Rata-rata anggota hanya memiliki satu sampai dua hektar kebun. Sejak awal mereka sudah mensiasati naik-turun harga sawit. Mereka menanam palawija, buah-buahan dan jengkol di kebunnya.

Izin HTR yang mereka kantongi memberi peluang untuk aturan jangka benah yang tertuang dalam Pasal 117 Peraturan Menteri LHK Nomor 09/2021 tentang Pengelolaan Perhutanan Sosial. Mereka diberi kesempatan satu daur ulang 25 tahun melanjutkan sawit yang sudah terlanjur ditanam.

Kelompok juga wajib menanam minimal 100 batang tanaman hutan untuk setiap hektar sawit yang mereka tanam.

Pengelolaan hutan sosial tidak semudah membalikkan telapak tangan. KTH Padukuhan Mandiri, bertahan dari bujuk rayu pola mitra yang ditawarkan perusahaan-perusahaan di sekitar mereka.

“Kita optimis, perhutanan sosial bisa menjawab pengelolaan hutan lestari dan masyarakat sejahtera. Meski kami membutuhkan dukungan dari pemerintah kabupaten dalam pengelolaan izin tapi tidak bermitra dengan perusahaan.”

Untuk kayu, mereka masih belum mampu menjual dengan harga bersaing. Kendalanya, pengurusan dokumen legalitas kayu dari kawasan hutan tanaman rakyat belum ada.

 

Anggota KTH Padukuhan Mandiri menanam Sengon pola jalur di kebun sawit yang terlanjur mereka tanami. Foto: Elviza Diana/ Mongabay Indonesia

 

Kendala ini juga memicu beberapa KTH lain bermitra dengan perusahaan. Sistem mitra, perusahaan melakukan penanaman dan pemeliharaan bersama. Tidak bagi kelompok yang Supradillah ketuai.

Dia bilang, mengelola sendiri hasil lebih besar. Supradillah contohkan, dari 25 pohon jengkol yang ditanam di sela-sela kebun sawit bisa memperoleh 500 kg setiap panen. Setahun minimal bisa panen dua kali. Harga jual ke toke saat ini Rp6.000-Rp8.000 per kilogram. Berarti ada Rp3-Rp4 juta penghasilan bersih dari jengkol saja.

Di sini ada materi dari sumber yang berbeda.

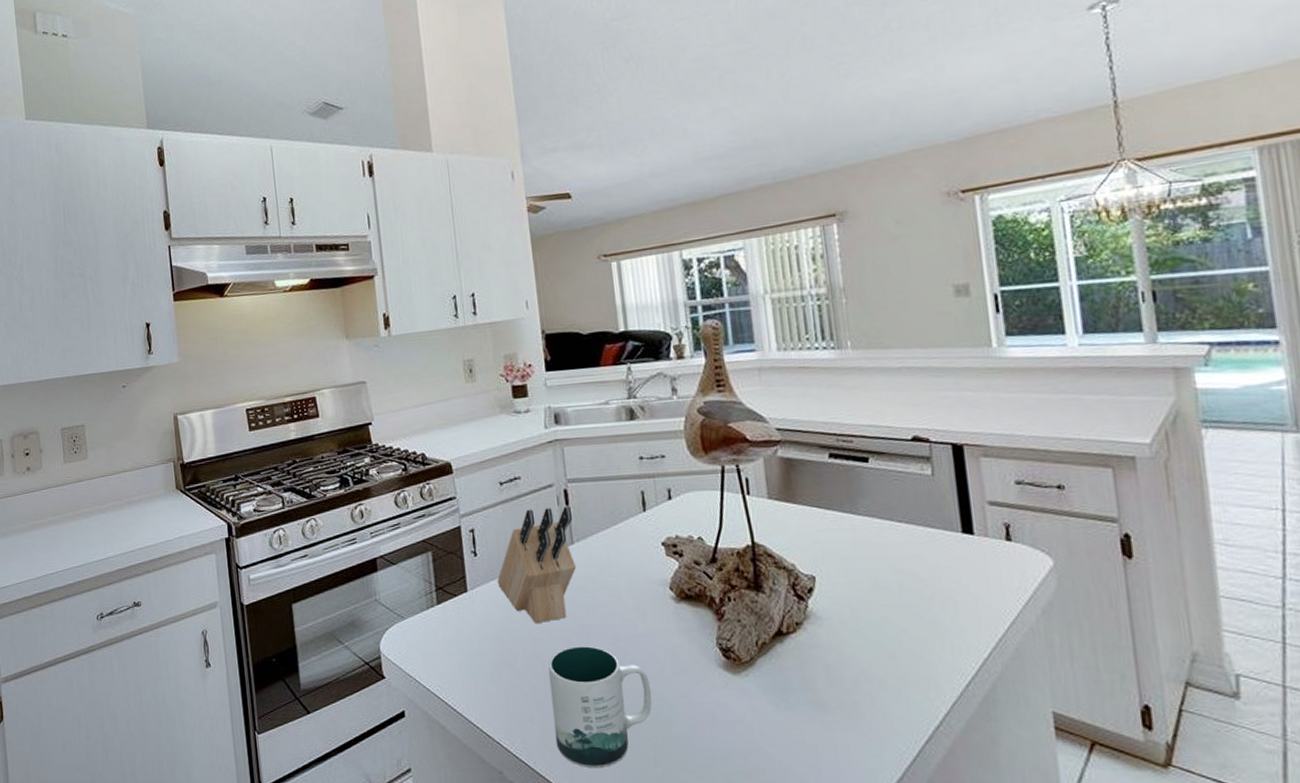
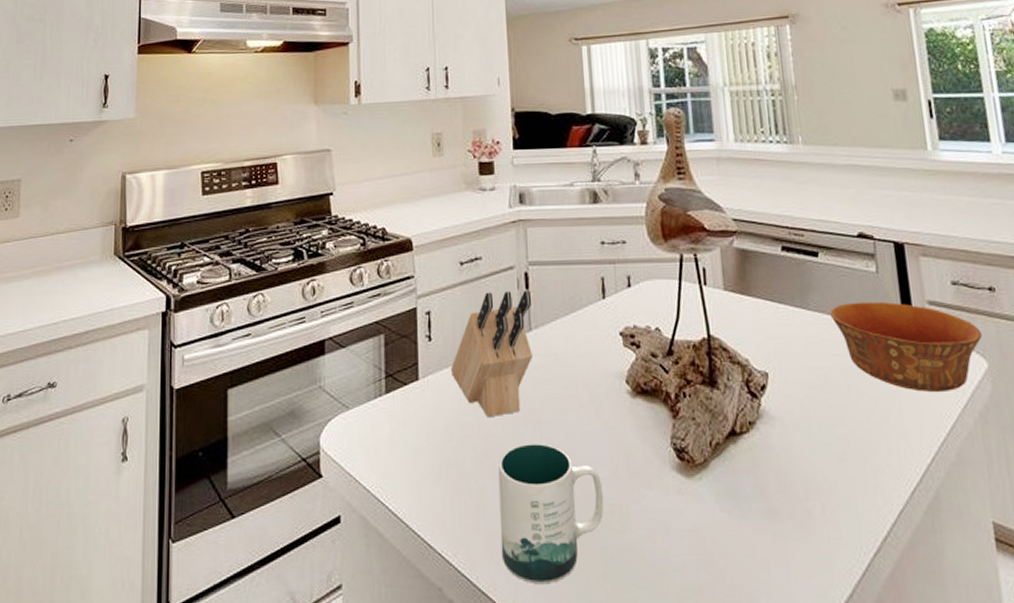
bowl: none [880,504,1048,591] -> present [829,301,982,393]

“Ya, nggak mau-lah bermitra. Ditanam jengkol saja, bisa sama dengan hasil bagi untung dari perusahaan setiap panen. Sementara lahan bisa ditanami tanaman lain juga,”katanya.

Heri Nurhadi, dari Kesatuan Pengelolaan Hutan Produksi (KPHP) Tebo Ilir sebutkan, dari 105.000 hektar kawasan hutan yang mereka kelola , 55.000 hektar sudah dikuasai dua perusahaan HTI dan satu perusahaan restorasi. Sekitar 23.000 hektar ada izin skema perhutanan sosial dalam bentuk hutan kemasyarakatan (HKm) dan HTR.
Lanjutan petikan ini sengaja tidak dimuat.